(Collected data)
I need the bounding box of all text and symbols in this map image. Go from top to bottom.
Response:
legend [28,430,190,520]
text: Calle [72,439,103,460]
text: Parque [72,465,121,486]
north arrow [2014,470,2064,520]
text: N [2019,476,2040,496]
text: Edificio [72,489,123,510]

• _Assignment_: Set down the preceding data verbatim. Every line belongs in the copy.

• _Response_:
I need the bounding box of all text and symbols in this map image. Go from top to bottom.
Response:
legend [28,430,190,520]
text: Calle [72,439,103,460]
text: Parque [72,465,121,486]
north arrow [2014,470,2064,520]
text: N [2019,476,2040,496]
text: Edificio [72,489,123,510]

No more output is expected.